A decade ago, scholars of Smith’s work were able to recover the manuscript of an unpublished story that had been lost for many years. The story was called The Red World of Polaris, and it was published for the first time in a small collection of the same name by Night Shade Books in 2003. It is one of a handful of stories that feature Smith’s character of “Captain Volmar”, whom the author describes as “that thin, austere mariner of the interstellar gulfs, who had dreamt of circumnavigating space and thus becoming the Magellan of the constellations.” In some respects, Volmar resembles Robert E. Howard’s Puritan strongman, Solomon Kane, in personality and motivation, though Volmar leads a crew of astronauts on board the ether-powered space ship Alcyone.
Captain Volmar also appears in Clark Ashton Smith’s A Captivity in Serpens (1931, also known as The Amazing Planet), Marooned in Andromeda (1930), and The Ocean-World of Alioth (1989). The latter only exists in the form of a synopsis. Marooned in Andromeda was intended to be the first of a series of adventures to be published in Hugo Gernsback’s Wonder Stories. Regrettably, only two of these saw print in Smith’s lifetime.
Captain Volmar is introduced in Marooned in Andromeda, but only appears at the beginning and ending of the story. Readers may not immediately like him: he is presented as a heartless, dictatorial and monomaniacal leader. Three of his men, overwhelmed by homesickness and the awful anxiety of being in deep space for so long, attempt a mutiny in order to turn the ship back to earth. Volmar abandons the trio on a planet orbiting Delta Andromeda, leaving the men wounded and without food, water or weapons.
As soon as there is daylight on the planet, the men experience a series of adventures—misadventures really—that involve encounters with a primitive society, giant predaceous plants, dinosaur like creatures, a deadly insect attack, and mysterious, monolithic ruins. At one point in the story they are about to be sacrificed to a very Lovecraftian deity. As is typical of a Smith story, the planet’s bizarre terrain, eerie architecture and hostile ecology are vividly, almost poetically described. Readers can easily picture in their minds the horrors the three men discover on the alien world. Rescue finally comes when Captain Volmar has an unexpected change of heart—but not for all.

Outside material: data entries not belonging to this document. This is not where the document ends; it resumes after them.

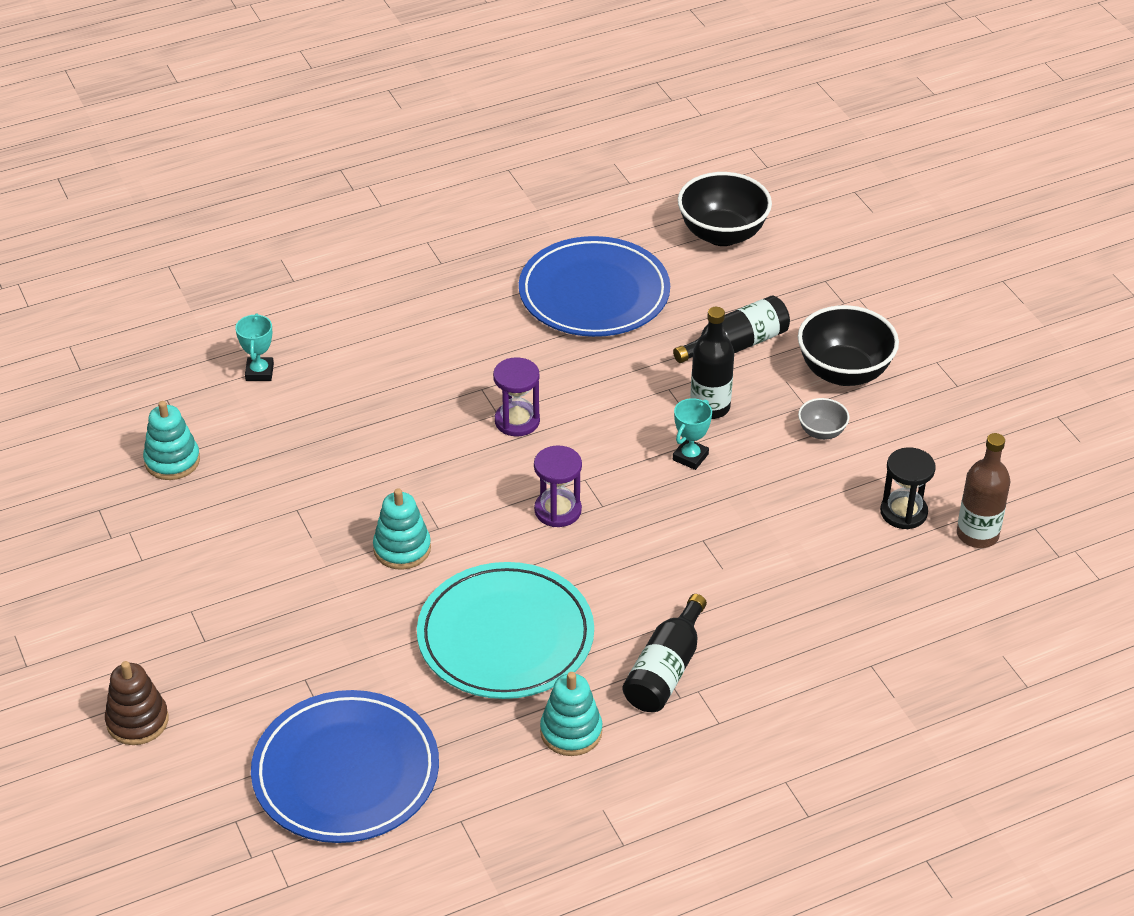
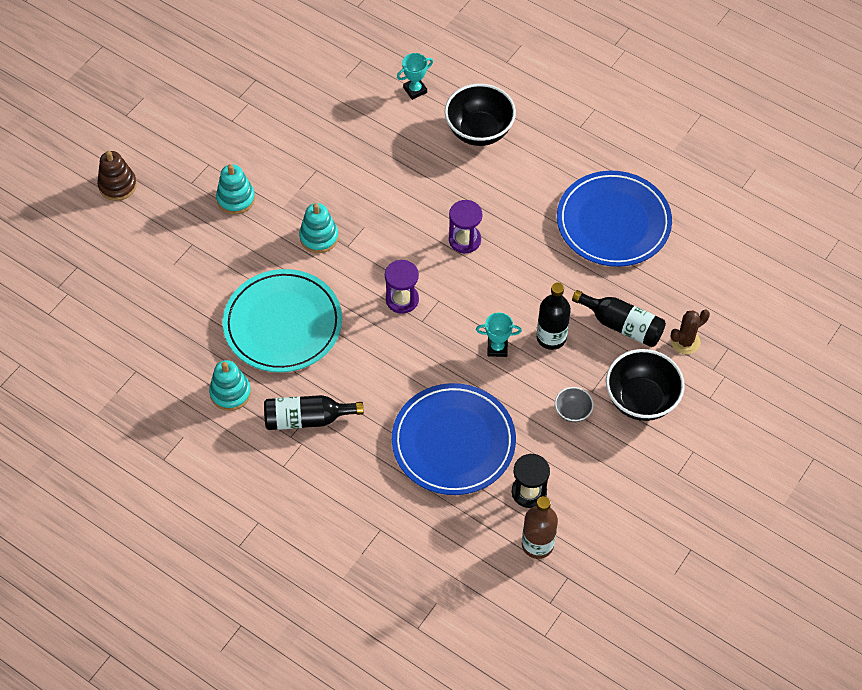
camera: 60 degrees right, 15 degrees up
(172, 461) = (315, 90): turquoise stacking toy -> turquoise stacking toy (236, 199)
(346, 772) = (138, 299): blue plate -> blue plate (453, 442)
(722, 234) = (729, 266): black bowl -> black bowl (479, 131)
(794, 307) = (685, 342): none -> brown cactus

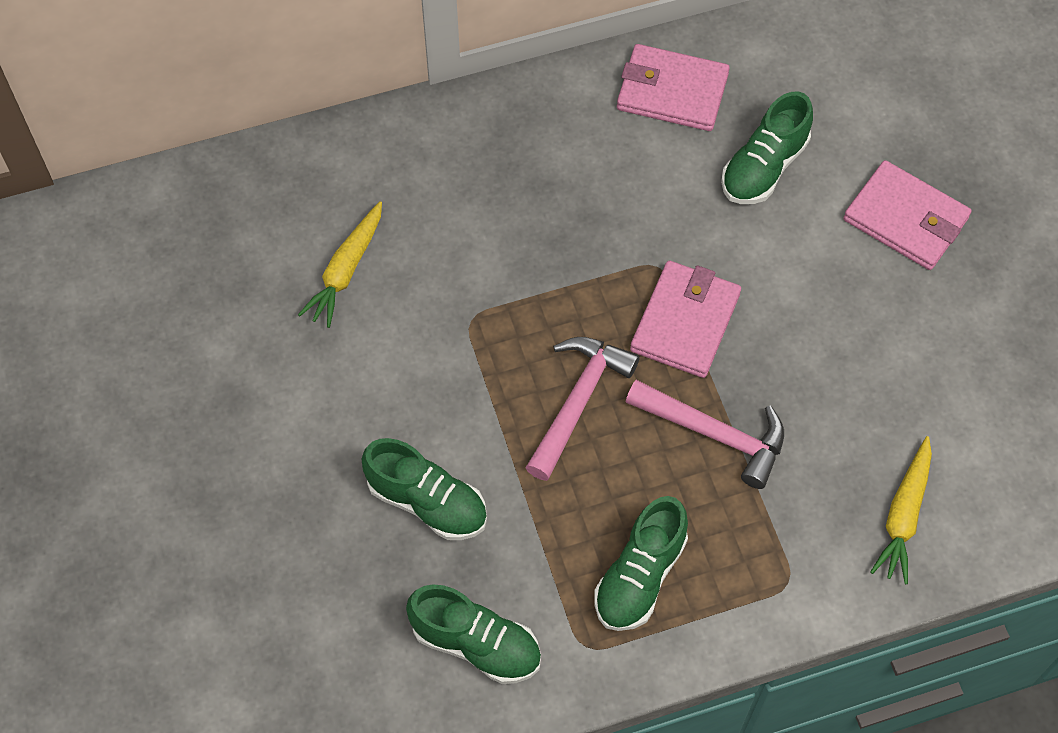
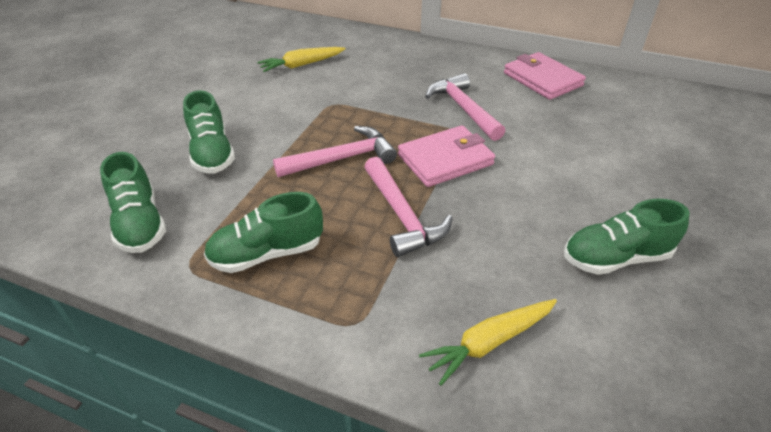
camera: 40 degrees right, 20 degrees down
(629, 218) = (463, 108): none -> pink hammer
(764, 167) = (568, 125): green shoe -> green shoe (615, 258)
(905, 219) = (649, 187): pink wallet -> none

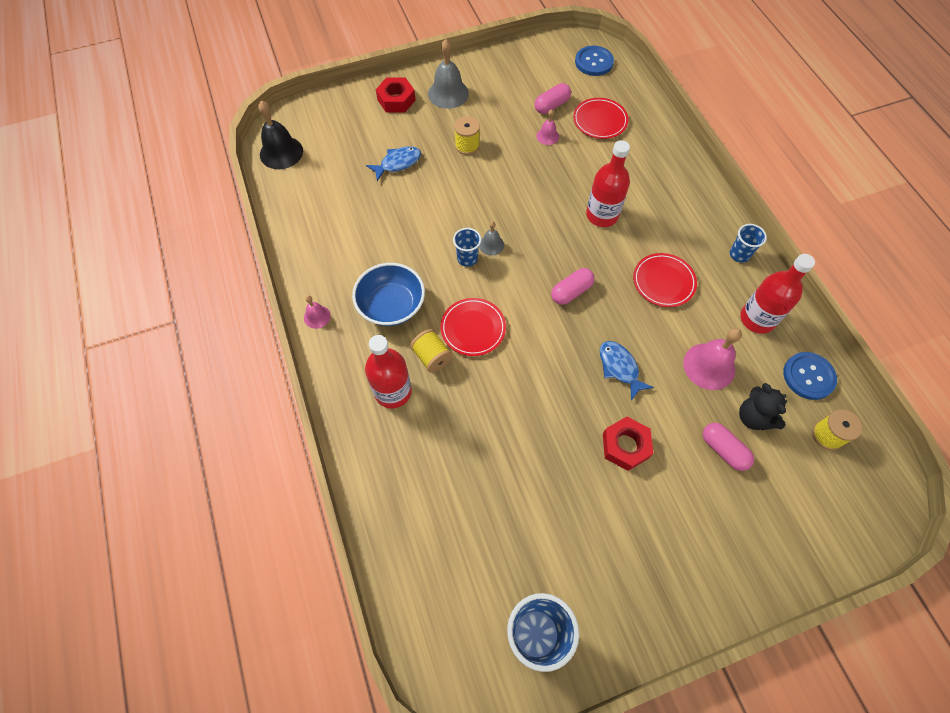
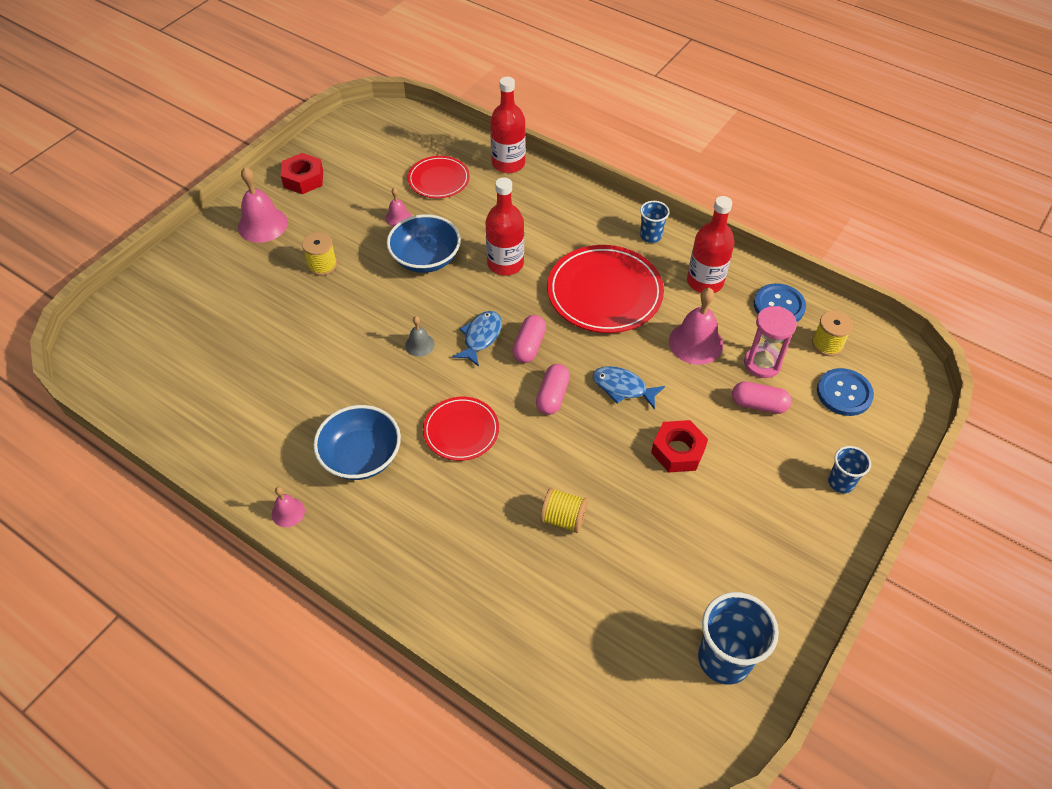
camera: 35 degrees left, 10 degrees down
(281, 152) = (113, 372): black bell -> none
(393, 391) = (426, 535): red bottle -> red bottle (508, 163)
(396, 100) = (209, 257): red nut -> red nut (303, 179)
(398, 163) = (260, 317): blue fish -> blue fish (481, 337)
(432, 357) = (441, 480): yellow spool -> yellow spool (563, 518)
(448, 93) = (262, 224): grey bell -> pink bell
(467, 258) = (405, 370): blue cup -> blue cup (841, 482)
(544, 179) = (425, 258): none -> blue bowl
(551, 105) = (380, 187): pink capsule -> pink capsule (552, 396)
(594, 62) = (392, 129): blue button -> blue button (844, 393)
(663, 282) = (604, 293): red plate -> red plate, size x1.70
(754, 417) = (762, 363): black teddy bear -> pink hourglass

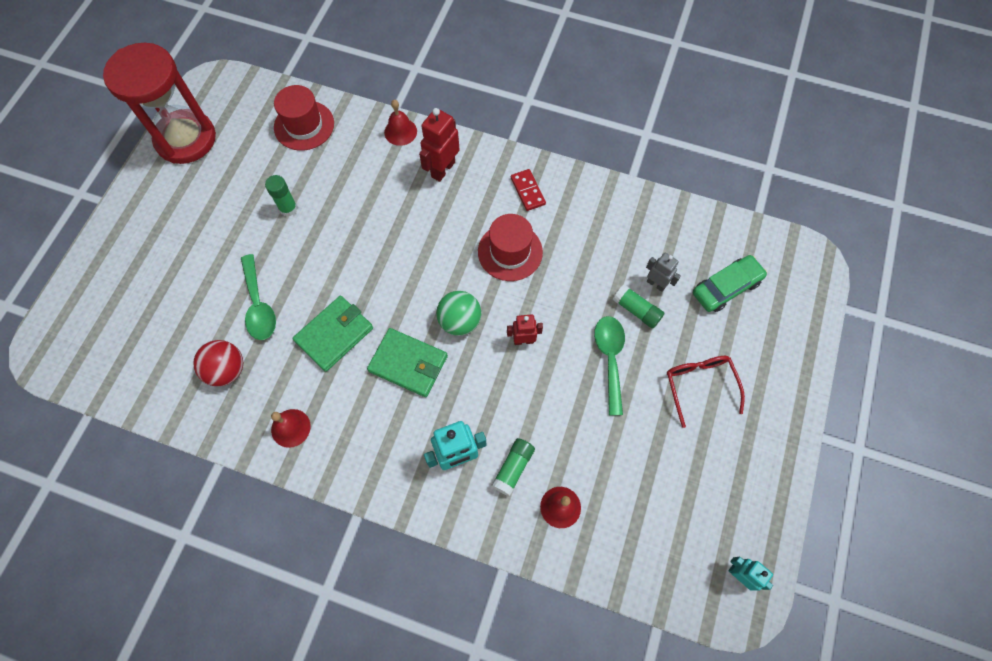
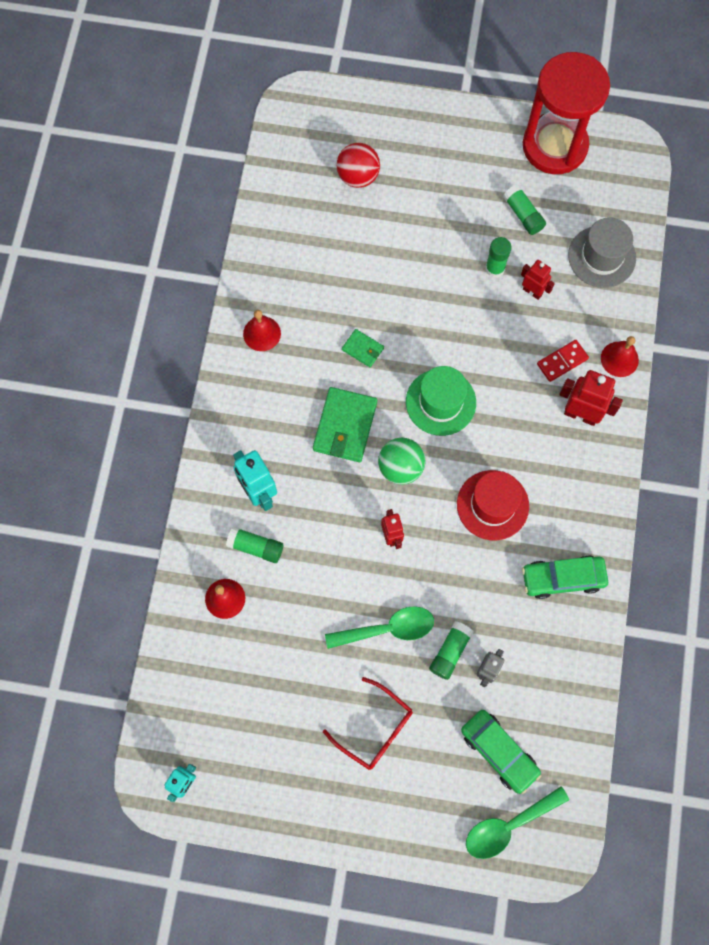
camera: 80 degrees right, 5 degrees up
(227, 370) = (308, 261): red ball -> red ball (358, 176)
(243, 176) = (523, 215): none -> green glue stick
(259, 305) = (380, 271): green spoon -> green spoon (508, 825)
(304, 125) = (601, 257): red hat -> grey hat
(320, 183) = (532, 291): none -> red robot
(334, 334) = (363, 349): green wallet -> green wallet, size x0.53
(405, 276) = (440, 402): none -> green hat
(527, 191) = (574, 512): red domino -> red domino (562, 361)
(583, 211) = (563, 578): none -> green car
(699, 385) = (375, 729): red glasses -> red glasses turned 60 degrees clockwise

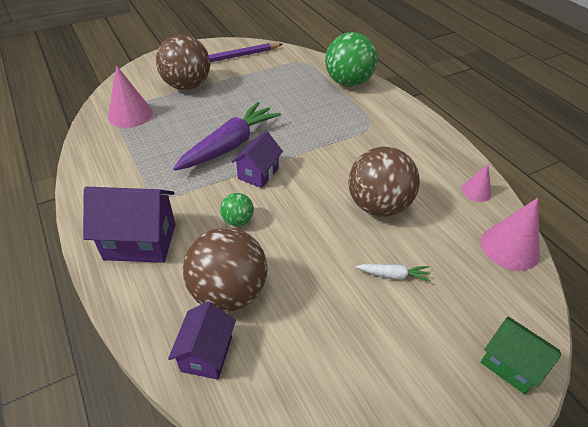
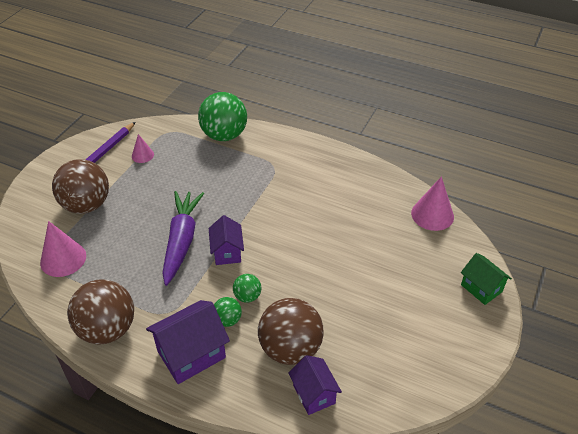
camera: 35 degrees left, 0 degrees up
(200, 230) = (227, 320): none -> green ball
(378, 206) = (333, 230): brown ball -> brown ball (107, 329)
(392, 275) = (380, 274): white carrot -> none
(476, 191) = (385, 184): pink cone -> pink cone (142, 155)
(510, 364) = (481, 288): green house -> green house turned 45 degrees clockwise

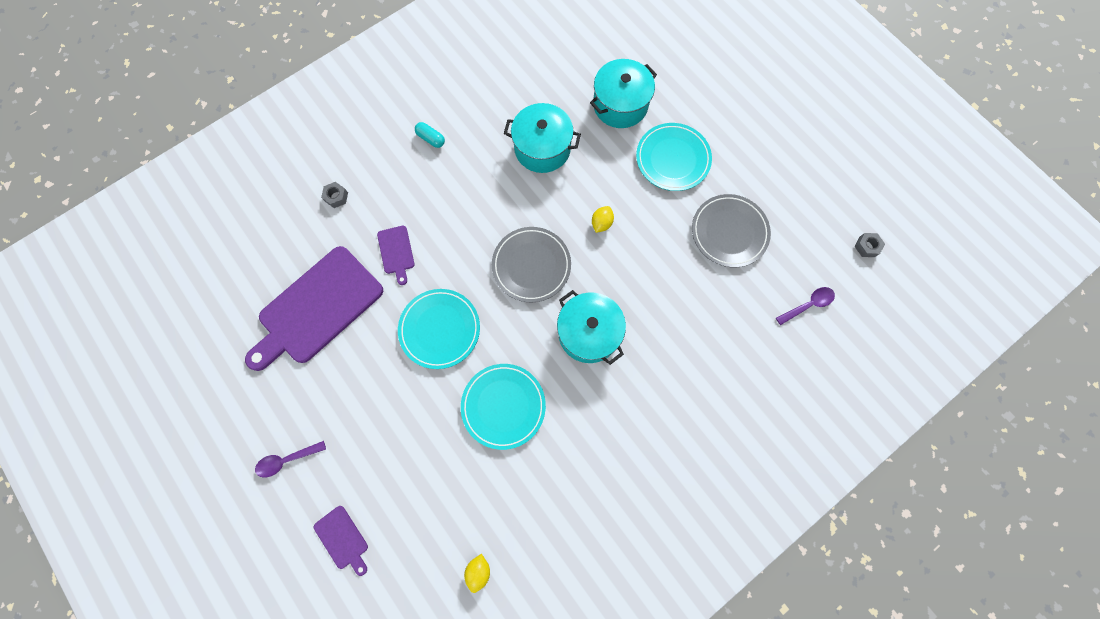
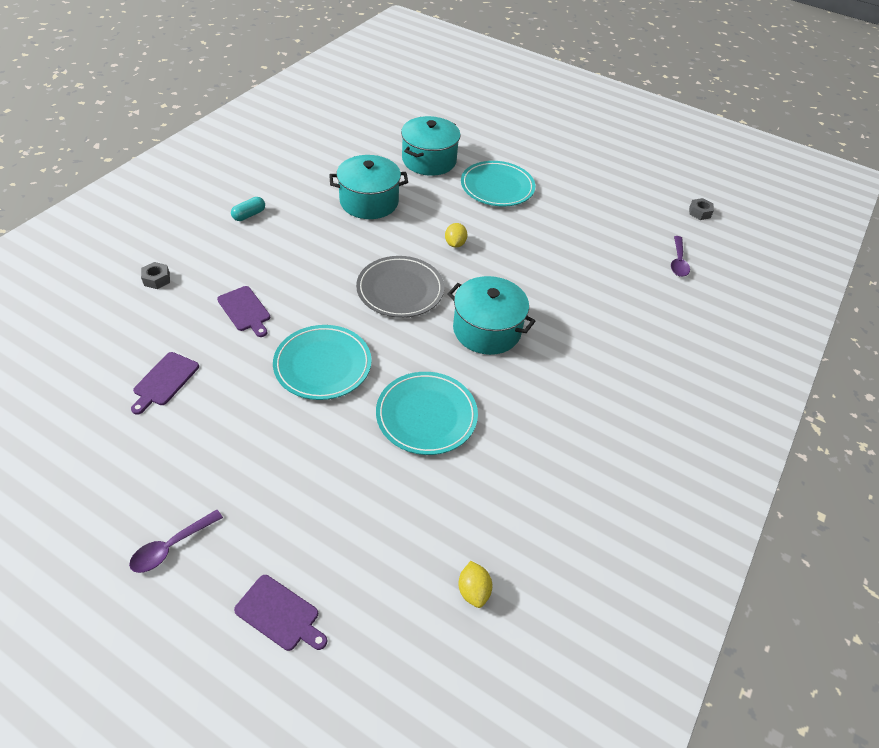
camera: 25 degrees left, 25 degrees down
(317, 308) = (164, 381): purple cutting board -> purple cutting board, size x0.43
(431, 139) = (249, 215): turquoise capsule -> turquoise capsule turned 60 degrees counterclockwise
(729, 232) = (577, 226): grey plate -> none
(808, 305) = (678, 262): purple spoon -> purple spoon turned 150 degrees clockwise

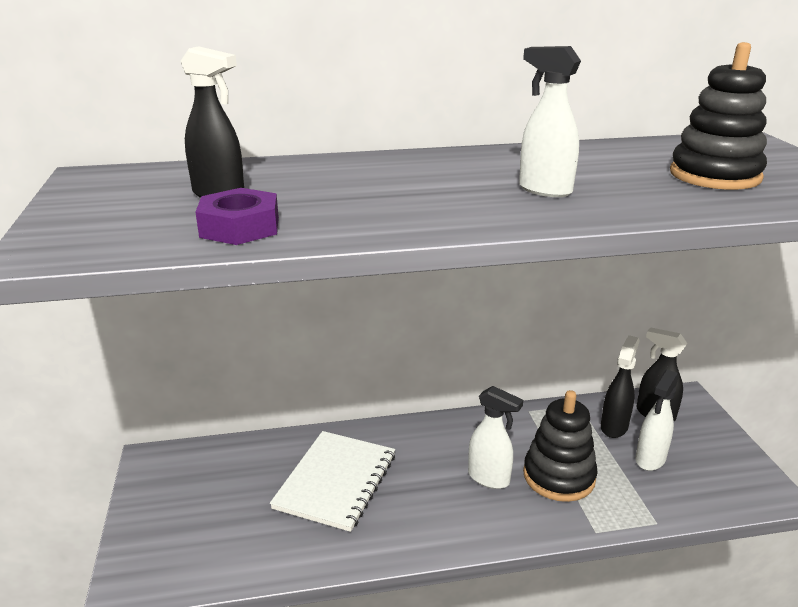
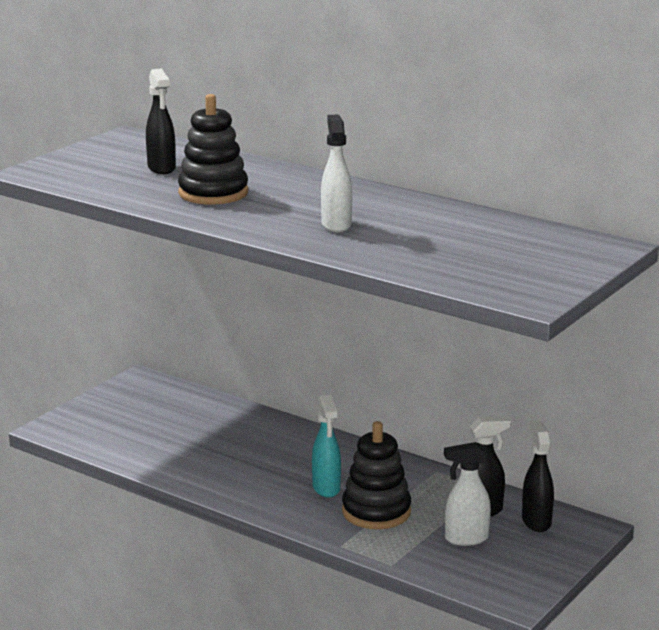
camera: 45 degrees right, 5 degrees down
(240, 227) = (131, 189): purple nut -> none
(336, 481) = (227, 441): white notebook -> none
(489, 478) = (326, 488): white spray bottle -> turquoise spray bottle
(714, 175) = (475, 255): black stacking toy -> black stacking toy (213, 193)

In their opening and closing remarks, the editors of the Night Shade collection, (Ronald S. Hilger and Scott Connors), provide interesting history about the Captain Volmar stories, and put these tales in the context of Smith’s relatively brief career as a fiction writer and his interactions with H.P. Lovecraft. They also make the unavoidable comparison to that captain and crew of another star ship, namely the U.S.S. Enterprise. There is certainly a Star Trek feel to the Captain Volmar stories, as there is in Smith’s other proto-science fiction, for example The City of Singing Flame and The Vaults of Yoh-Vombis. The latter could easily be a Star Trek episode about yet another doomed landing party. Though not clearly established, it does seem that the work of Clark Ashton Smith could have been one source of inspiration for the TV show.